Один из демобилизованных парней отремонтировал этот домик, замазал краской имя Залмена на вывеске и написал на ней: «Христианская лавка». После этого он привез из местечка мешок соли, бочонок керосину, колбасу и свиное сало. На стене он повесил святой образ, портреты нескольких генералов, бумажный красно-белый флажок и принялся торговать. Другие парни день и ночь торчали в новой лавке: пили, курили, играли на гармошке, танцевали с девками и вели разговоры о том, что они слышали от уличных ораторов в больших городах, через которые им случалось проходить.
После истории с лавкой демобилизованные парни стали частенько заявляться в кринивицкую усадьбу. Сперва они молча крутились вокруг, что-то высматривали, просили дать воды напиться и, не поблагодарив, уходили. Но чем дальше, тем вольготнее — как в своей хате — начали они чувствовать себя в еврейской усадьбе. Вскоре они потащили оттуда все, что плохо лежит: сперва — кирпич, который еще валялся кучами вокруг растрескавшейся трубы; потом — гонт, доски и что под руку подвернется. У Ойзера кровь застучала в ушах.
— Эй, положь на место, откуда взял! — приказывал он.
Парни только смеялись над ним. Они показывали кринивицкому помещику свиное ухо, скрученное из полы солдатской гимнастерки, и делали похабные жесты.
— М-э-э, — мекали они по-козлиному, намекая на еврейскую бороду.
Так как это сошло им с рук, они принялись за дела посерьезнее. Они потравили кринивицкие луга своей скотиной, картофельные поля — свиньями, а овес и даже в рожь — лошадьми. Маля и Даля боялись по вечерам выходить в луга, потому что деревенские парни кричали им вслед гадкие слова и гонялись за ними. Вдруг однажды вечером в окна полетели камни, как это случилось раньше с Залменом-смолокуром.
Хана — бледная, в лице ни кровинки — с места не сдвинулась, когда первый камень разбил окно в столовой.
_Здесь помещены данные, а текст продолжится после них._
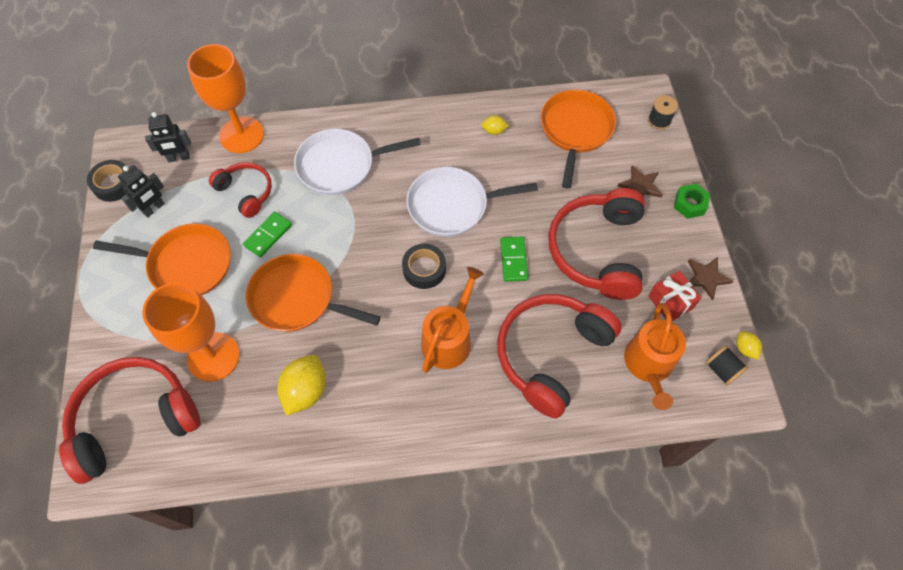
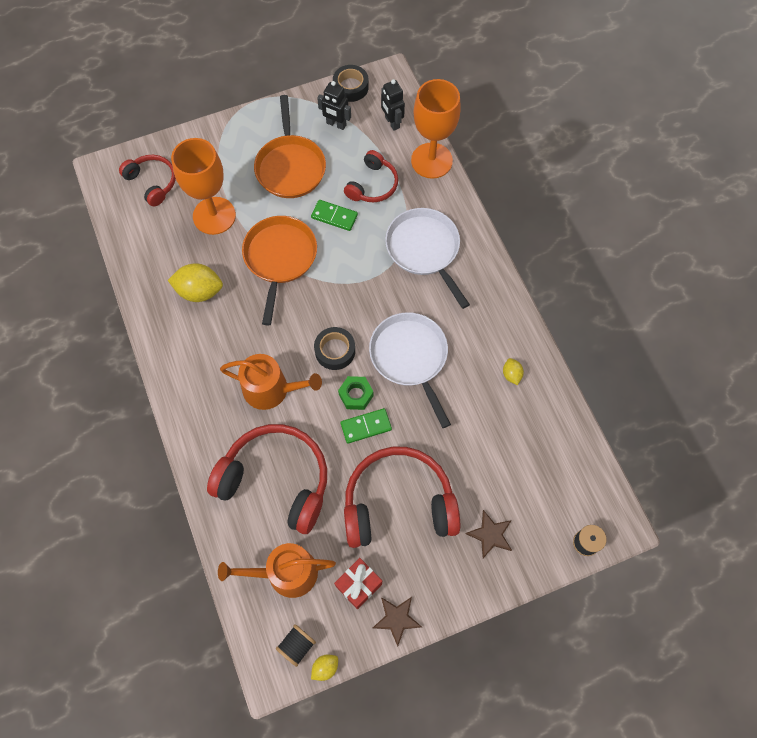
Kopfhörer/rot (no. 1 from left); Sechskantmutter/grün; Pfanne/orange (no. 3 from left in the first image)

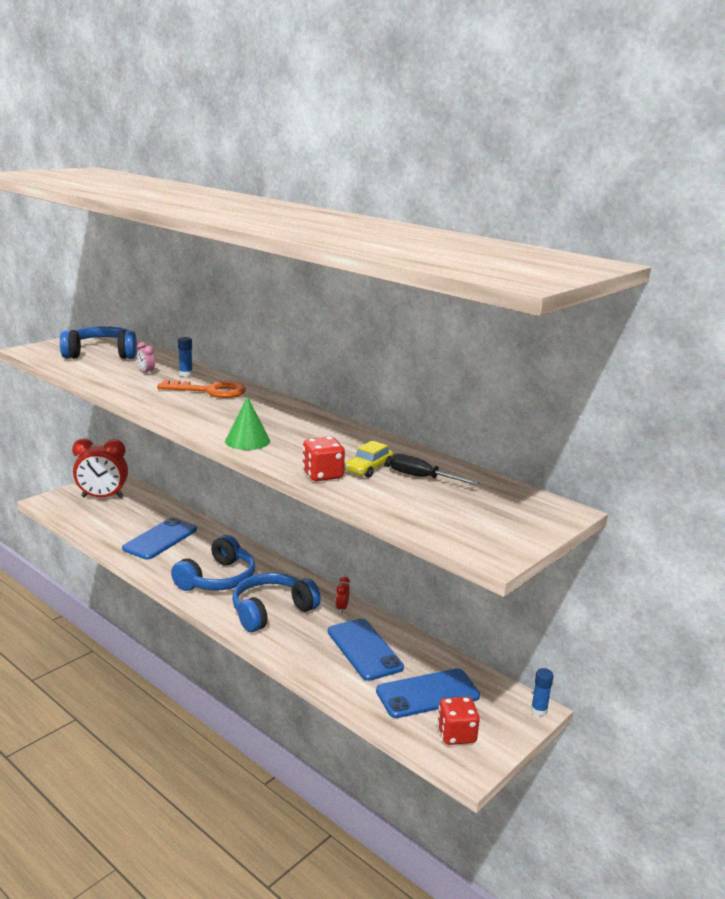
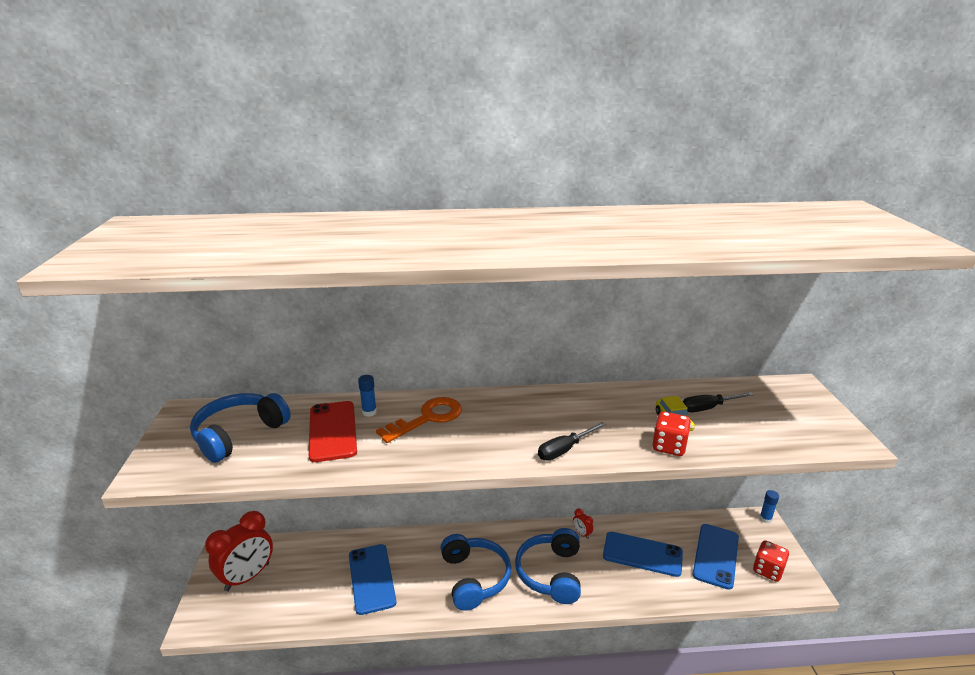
Handy/rot; Schraubenzieher/schwarz (no. 1 from left)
Ее остановившиеся глаза были похожи на осколки стекла, брызнувшего на пол.
— Ойзер, — пробормотала она, — давай переедем в местечко. Я боюсь.
Ойзер вскипел. Схватив палку в одну руку и фонарь в другую, он выскочил за дверь
— Башку проломлю, если поймаю кого-нибудь из вас! — закричал он.
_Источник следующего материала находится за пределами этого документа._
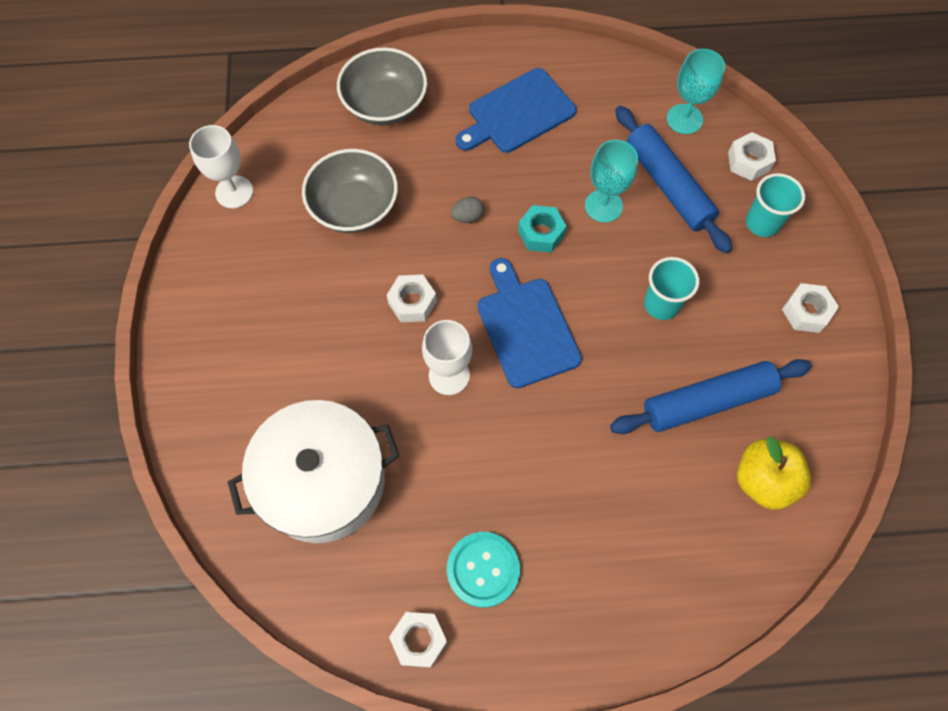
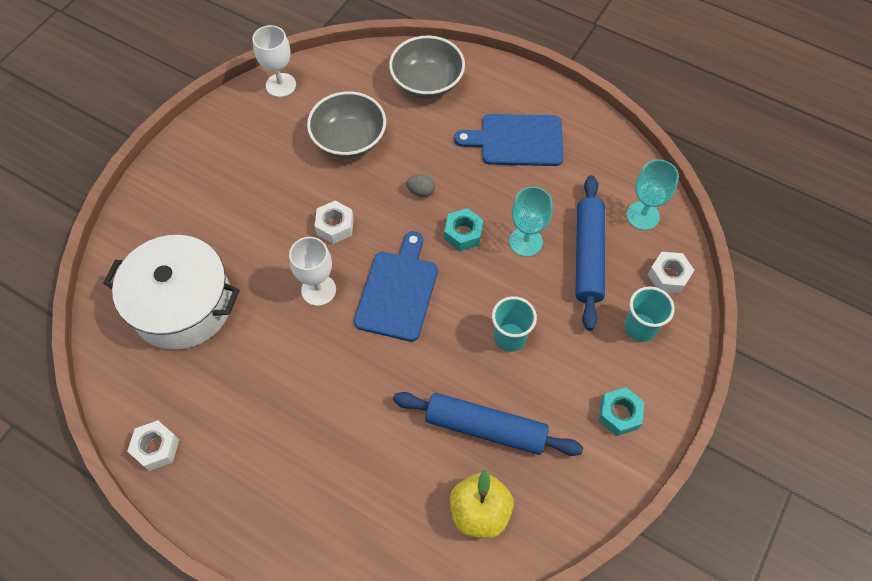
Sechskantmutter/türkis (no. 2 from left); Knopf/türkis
Но он никого не поймал. Этот камень как будто из-под земли прилетел. Даже собаки ничего не учуяли.
Наутро Ойзер пошел к соседям жаловаться на обиду. Крестьяне выслушивали его, но самое большое, что они могли сделать, это покачать головами.
— Бога они не боятся, Ойзер, — ворчали крестьяне. — С тех пор как вернулись из казарм, родитель для них, что собака.
После окон парни принялись за стены Ойзерова дома. Не мелом, а смолой, чтобы нельзя было смыть, демобилизованные парни измазали дом Ойзера, его амбары и стойла. Они нарисовали на стенах стыдные рисунки, написали позорные слова про девушек, начертили кресты и налепили угрозы: дескать, убирались бы вы, евреи, чем быстрей, тем лучше, а не то усадьба сгорит дотла.
Хана ходила по дому перепуганная, руки у нее все время дрожали. Каждый раз, услышав ночью шорох, она будила мужа.
— Ойзер! — звала она, стуча зубами. — Я слышу шаги… Маля, Даля, вставайте…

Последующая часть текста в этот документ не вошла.